Il piétine en dessinant des cercles au sol et passe compulsivement ses mains dans ses cheveux. Son air devient hésitant. J'arrive presque à percevoir ses doutes. Si ça ne tenait qu'à moi, je dirait qu'il doute d'avoir fait le bon choix en m'emmenant ici et en me forçant à lui avouer mes actes. Il n'était peut-être pas près à entendre ce que je lui ai dit, malgré ce qu'il pense. Il remet en question mes actions et les siennes. S'il continue à faire les cents pas de la sorte, il va creuser un trou dans son sous-sol. Après un moment, il reprend sa tirade moralisatrice, et je me rends compte :

«Même si tu en avais tué un seul, j'aurais pu comprendre à la rigueur. Dans un accès de rage ou emportée par tes émotions. Je ne peux pas dire que ce sont des choses qui arrivent. Mais dans certaines circonstance, j'aurais pu essayer de voir les choses de ton point de vue. Mais là, tu m'excusera de ne pas avoir compté précisément tes trophés, ça dépasse les limites de toute rationalité. Assassiner autant de personnes. De façon tellement méthodique. Sans jamais laisser de traces derrière toi, sans éveiller le moindre soupçon... Punaise... Je crois que je suis presque impressionné en fait. T'es une grande malade. T'es complètement dérangée à un point inimaginable. Et pourtant, t'as gardé la tête froide, ton objectif bien ancré au fond de ta mémoire. C'est surréaliste. Tu fais vraiment flipper. Et moi je n'ai rien vu venir..., annonce-t-il, déconcerté

— Je n'étais plus moi-même, je me suis laissée emporter par mes émotions.

— J'ai bien compris ça. Ton désir de justice, à tout pris. Ce qui me choque, c'est ta manière d'agir. Tu as maîtrisé la situation avec perfection.

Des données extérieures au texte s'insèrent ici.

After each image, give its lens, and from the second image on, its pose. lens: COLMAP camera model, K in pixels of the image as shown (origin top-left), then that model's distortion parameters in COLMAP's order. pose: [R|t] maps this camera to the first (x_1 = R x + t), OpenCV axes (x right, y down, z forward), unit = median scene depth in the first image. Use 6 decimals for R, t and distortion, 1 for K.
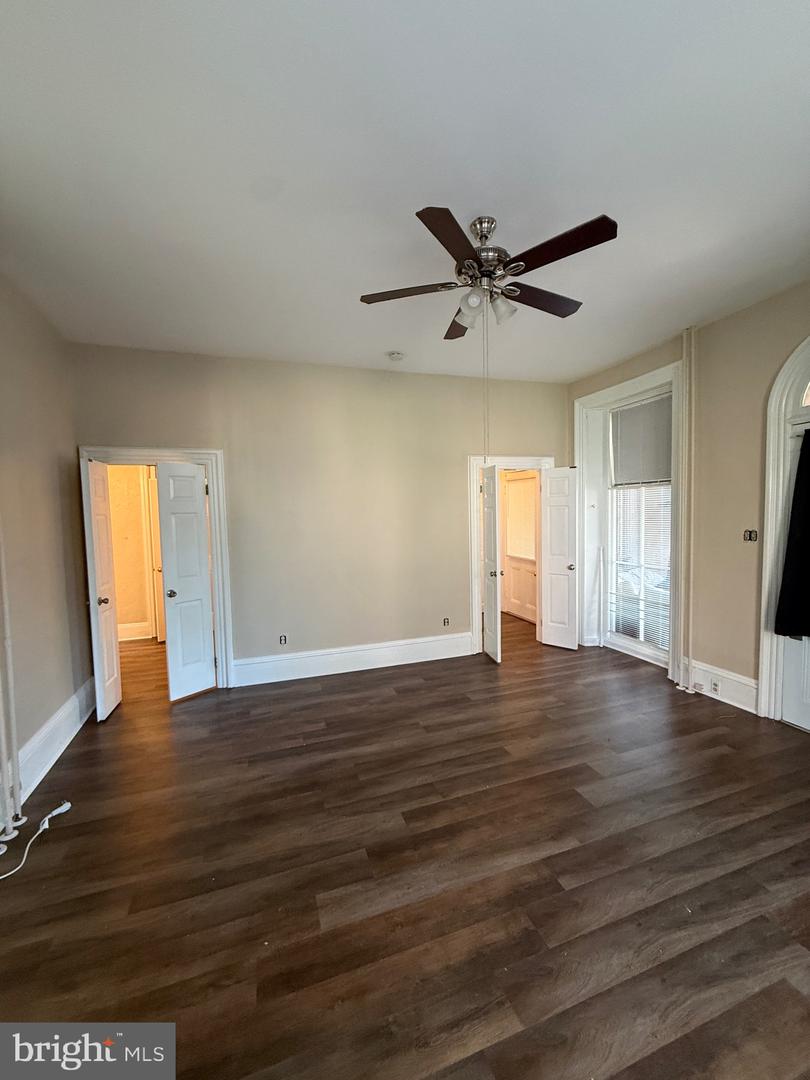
lens RADIAL K [[432.1, 0, 405.0], [0, 432.1, 540.0], [0, 0, 1]] dist [0.000087, 0.000111]
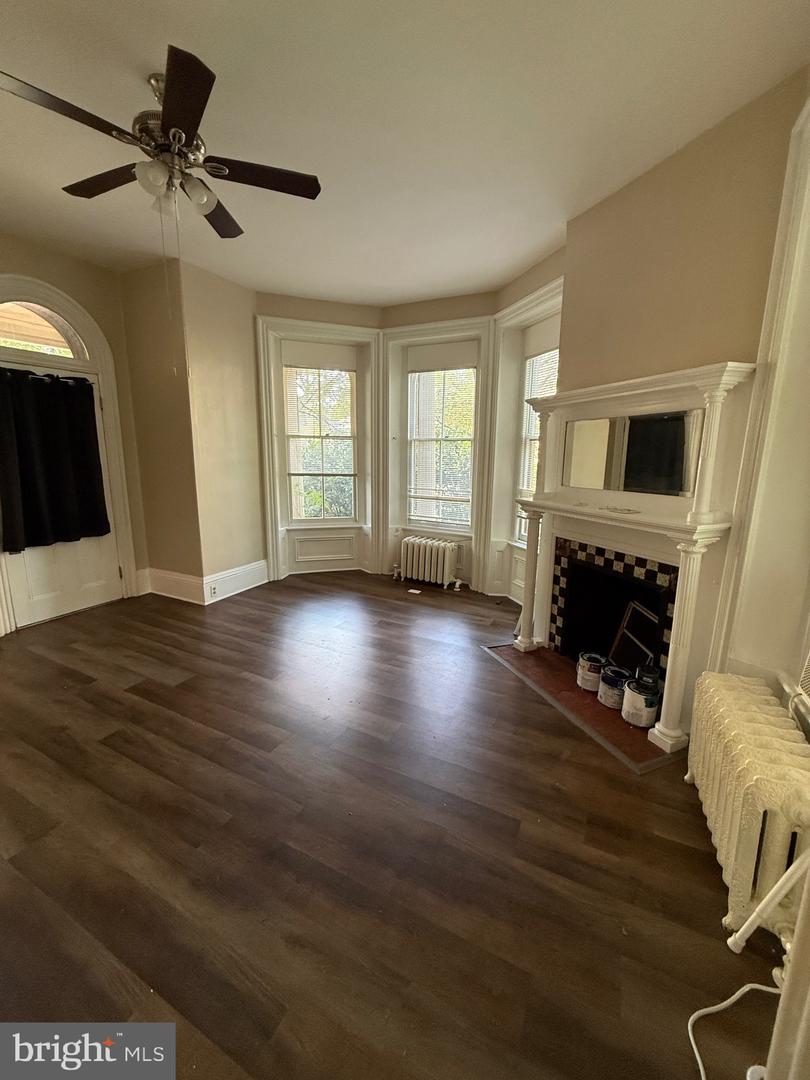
lens RADIAL K [[432.1, 0, 405.0], [0, 432.1, 540.0], [0, 0, 1]] dist [0.000087, 0.000111]
pose [[-0.703406, -0.128153, 0.699140, -0.688022], [0.047553, 0.972924, 0.226181, -0.022885], [-0.709196, 0.192343, -0.678267, 1.118562]]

Je ne veux pas faire l'apologie de ce que tu as fait. Mais tu as minutieusement planifié tes coups, et sans jamais laisser la moindre preuve de ton passage.

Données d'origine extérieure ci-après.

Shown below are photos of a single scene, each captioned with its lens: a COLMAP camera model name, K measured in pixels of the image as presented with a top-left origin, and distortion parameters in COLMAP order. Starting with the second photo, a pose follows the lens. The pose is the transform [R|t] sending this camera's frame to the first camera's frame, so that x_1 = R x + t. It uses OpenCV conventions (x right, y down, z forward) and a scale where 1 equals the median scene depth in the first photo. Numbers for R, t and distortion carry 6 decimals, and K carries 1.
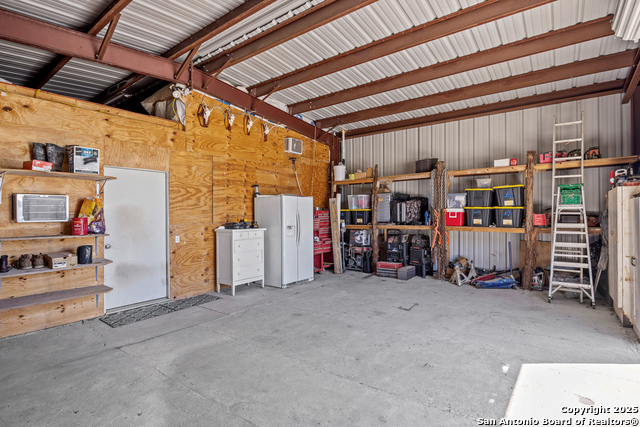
lens RADIAL K [[323.3, 0, 320.0], [0, 323.3, 213.5], [0, 0, 1]] dist [-0.004642, -0.000458]
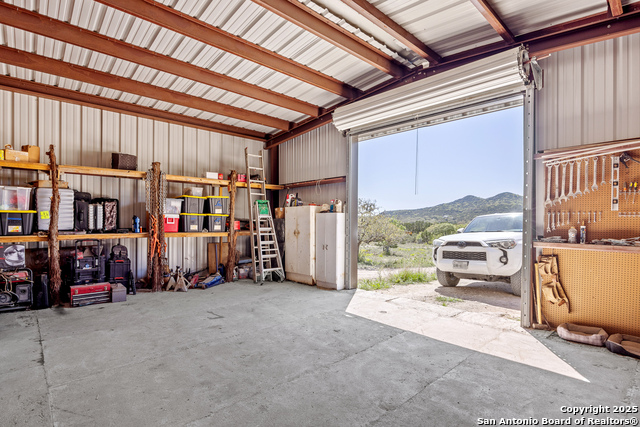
lens RADIAL K [[336.6, 0, 321.5], [0, 336.6, 229.4], [0, 0, 1]] dist [0.000939, 0.000196]
pose [[0.157878, -0.019052, 0.987275, -0.560374], [-0.011502, 0.999711, 0.021131, 0.003677], [-0.987392, -0.014692, 0.157613, 0.434636]]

— Avec notre boulot, on connait toutes les ficelles de la police. On sait comment ils montent leurs enquêtes, sur la base de quels éléments. À partir de là, ce n'était plus compliqué de nettoyer mes traces. Je savais comment ils fonctionnaient, expliqué-je simplement.

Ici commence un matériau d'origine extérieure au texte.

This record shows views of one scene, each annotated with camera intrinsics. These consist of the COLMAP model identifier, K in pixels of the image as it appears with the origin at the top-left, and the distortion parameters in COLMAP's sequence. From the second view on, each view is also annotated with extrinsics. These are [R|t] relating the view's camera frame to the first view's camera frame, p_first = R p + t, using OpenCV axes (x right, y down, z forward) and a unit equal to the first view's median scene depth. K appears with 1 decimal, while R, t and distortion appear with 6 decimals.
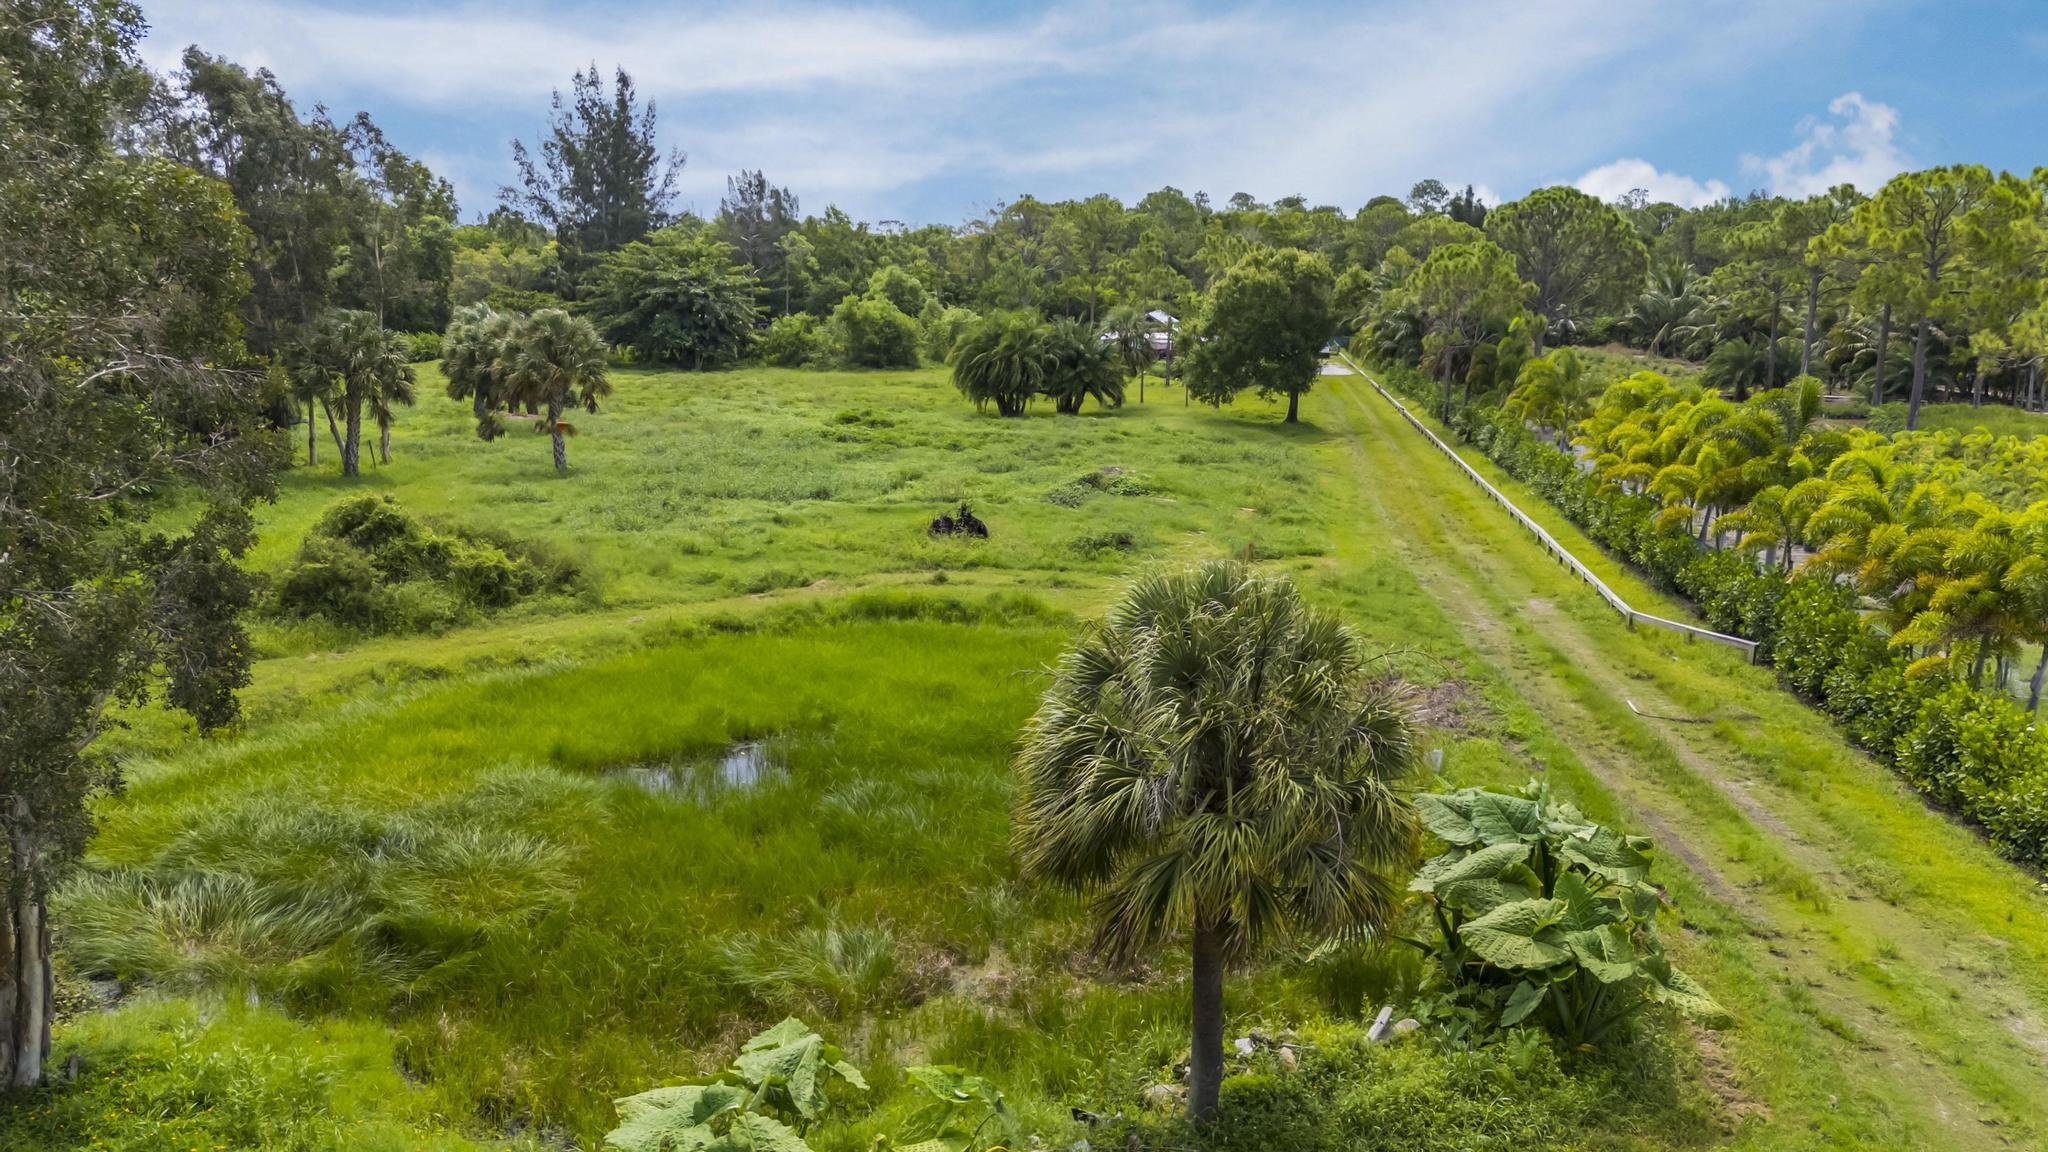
lens RADIAL K [[1528.5, 0, 1040.9], [0, 1528.5, 567.7], [0, 0, 1]] dist [0.089228, -0.003579]
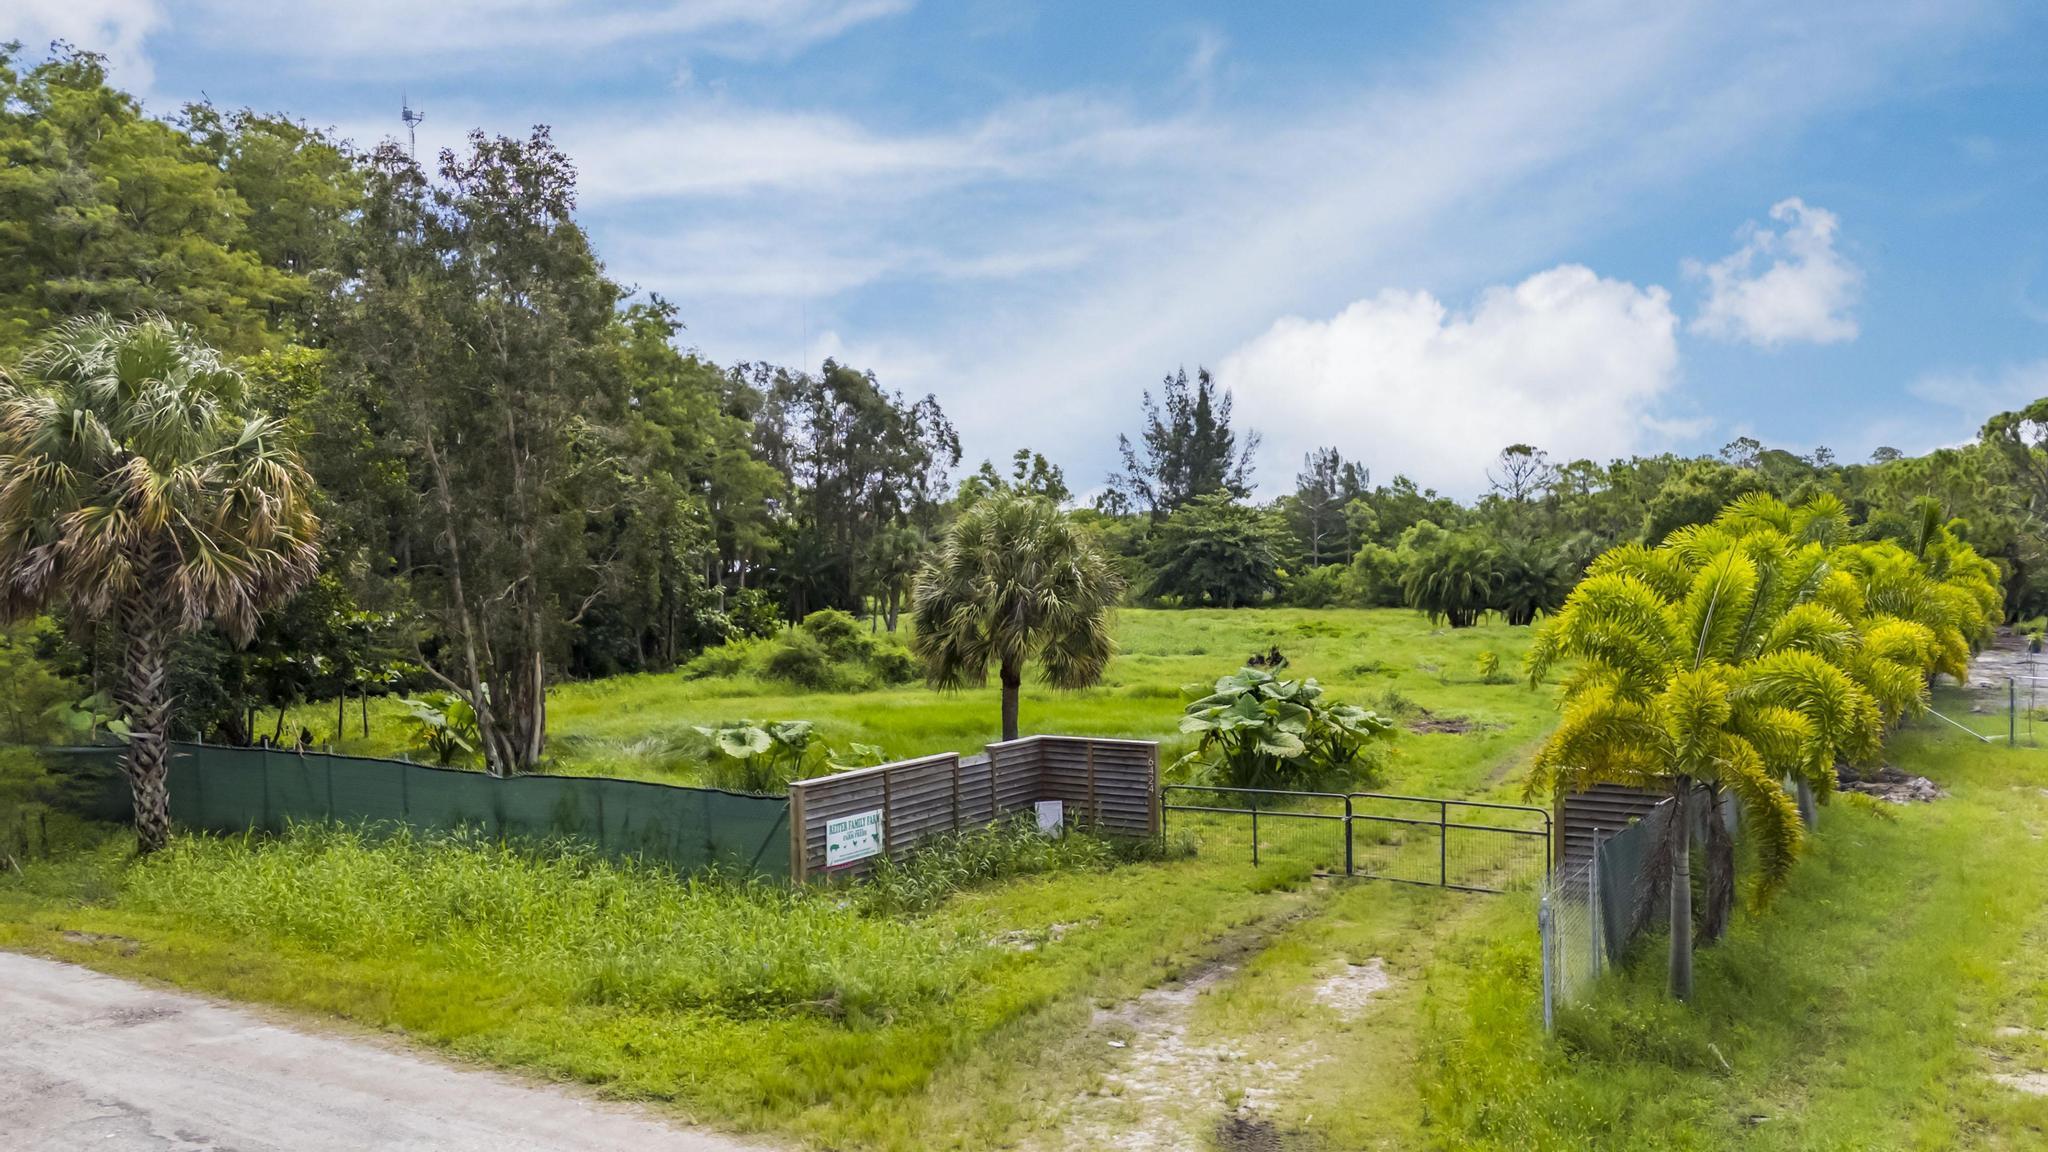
lens RADIAL K [[1528.5, 0, 1027.2], [0, 1528.5, 560.3], [0, 0, 1]] dist [0.089228, -0.003579]
pose [[0.915008, -0.018498, -0.403011, 0.093472], [-0.058274, 0.982412, -0.177398, 0.043032], [0.399204, 0.185806, 0.897837, -0.075145]]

— Non Laura, un tel détachement, un tel "professionnalisme", ça n'existe pas chez tout le monde. Toi tu as ça en toi. C'est profondément marqué dans ta personnalité. Tu te rends même plus compte à quel point t'as vrillé, me crache-t-il.

— Arthur, s'il te plaît, le supplié-je.

— Il n'y a plus de "s'il te plaît qui tiennent''. T'as réussi à tenir ça loin de moi alors qu'on était dans une relation, si proches. Et pire encore, t'as fait tourner en rond la police pour plusieurs crimes ! Encore mieux que n'importe quel psychopathe ou tueur en série !»

Mes croisades s'enchaînent. J'ai jamais vraiment compté. La première fois était censée être la seule. Et puis j'ai perdu pied. Le plus malheureux dans tout ça, c'est que je deviens plutôt douée dans ce que je fais. Quand je regarde le temps que j'ai passé à perfectionner ma méthode, à monter des plans, je me dis que c'est bien plus que pour n'importe quelle autre activité que j'aurais pu avoir. Jamais je n'aurais été capable de passer autant de temps focalisé sur, disons, une passion, comme le dessin. Ma patience à ses limites, mais il semblerait que mes capacités soient décuplées quand je veux venger une injustice.

Encore installée à l'avant de ma voiture, je contrôle une dernière fois le contenu de mes poches. Au cas où, j'ai une arme à feu sur moi. J'ai également en ma possession un mouchoir en tissu et une petite bouteille remplie de chloroforme. Cependant, il n'y a aucune place pour l'improvisation. Je dois suivre le plan.